Teams and engineering processes are like fish in tanks. There's a careful balance of the nitrogen cycle that keeps delicate organics alive; above a certain pH, it's just not plausible to believe things will keep working. But to understand effects, we have to take into account causes and add the effect of time.

This leads to an appreciation of the toxicity of short-term incentives.

There's a reason I think very, *very* poorly of managers that lean on date-driven delivery: they are consistently externalising costs in ways that they *can and should* appreciate. That takes the form of high-interest unstructured loans against future product and team capacity.

But far too many engineering leaders assume *ceteris paribus* ("all else equal") will hold.

That's not how the fishtank works.

If you dump in a lot of food or chemicals to achieve short-term results, you *might* be able to juice things in the short run for your fish, but you also buy the consequences of a dynamically unstable system under stress.

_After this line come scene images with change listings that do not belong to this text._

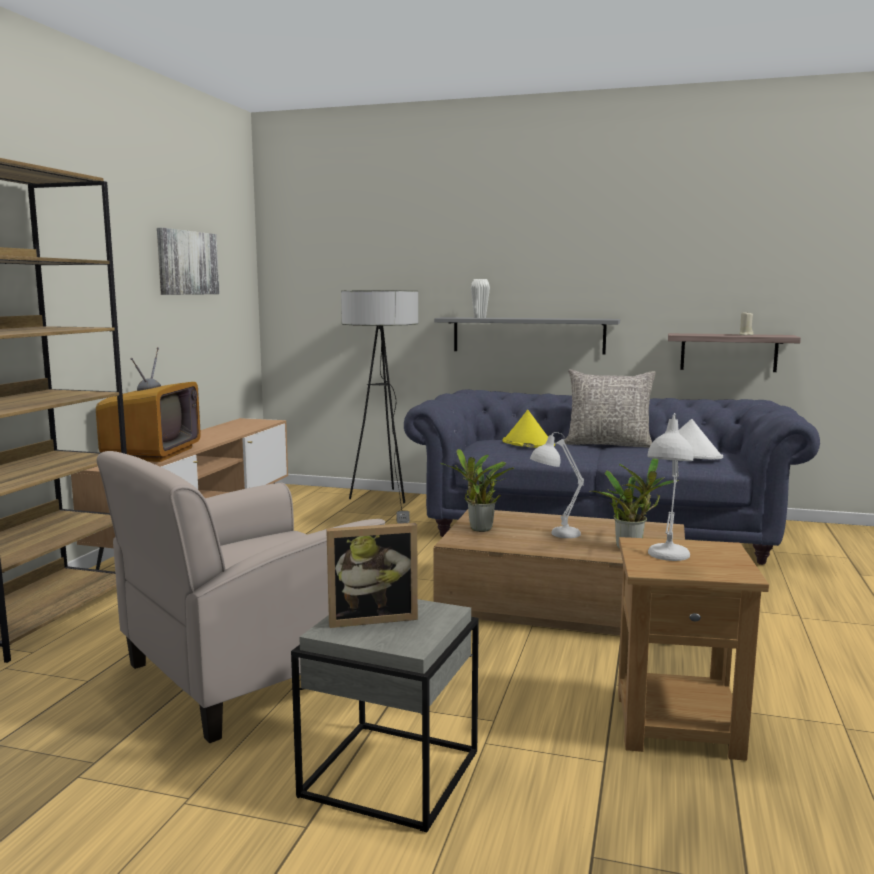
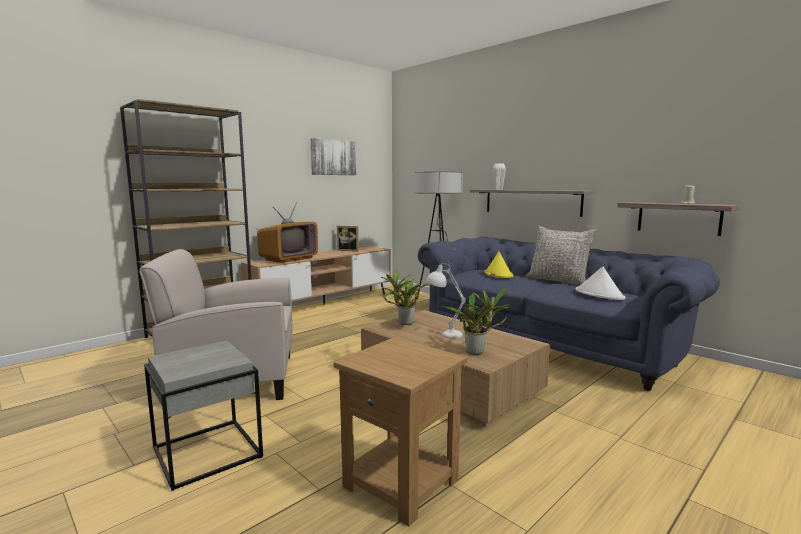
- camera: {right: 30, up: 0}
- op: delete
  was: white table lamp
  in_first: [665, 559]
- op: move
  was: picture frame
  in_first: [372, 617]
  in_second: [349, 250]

So when managers assume that they'll "increase productivity" by adding a machine that generates more code, without taking into account the intertemporal effects of *owning* more code (of lowest-common-denominator quality), they're replicating the KLOC fallacy on steroids.

Owning code requires understanding, and one way we keep our fish tanks habitable is to swim; to do the work of moving code and replicating the mental exertion that keeps our *fingerspitzengefühl* tuned.

Replacing that, or pushing it out of balance, creates a different set of intertemporal effects that can quite easily push the system into crisis.

*Ceteris paribus* about AI, as with frameworks, is wish-thinking; our engineering cultures are what we re-make them to be every day, in every way.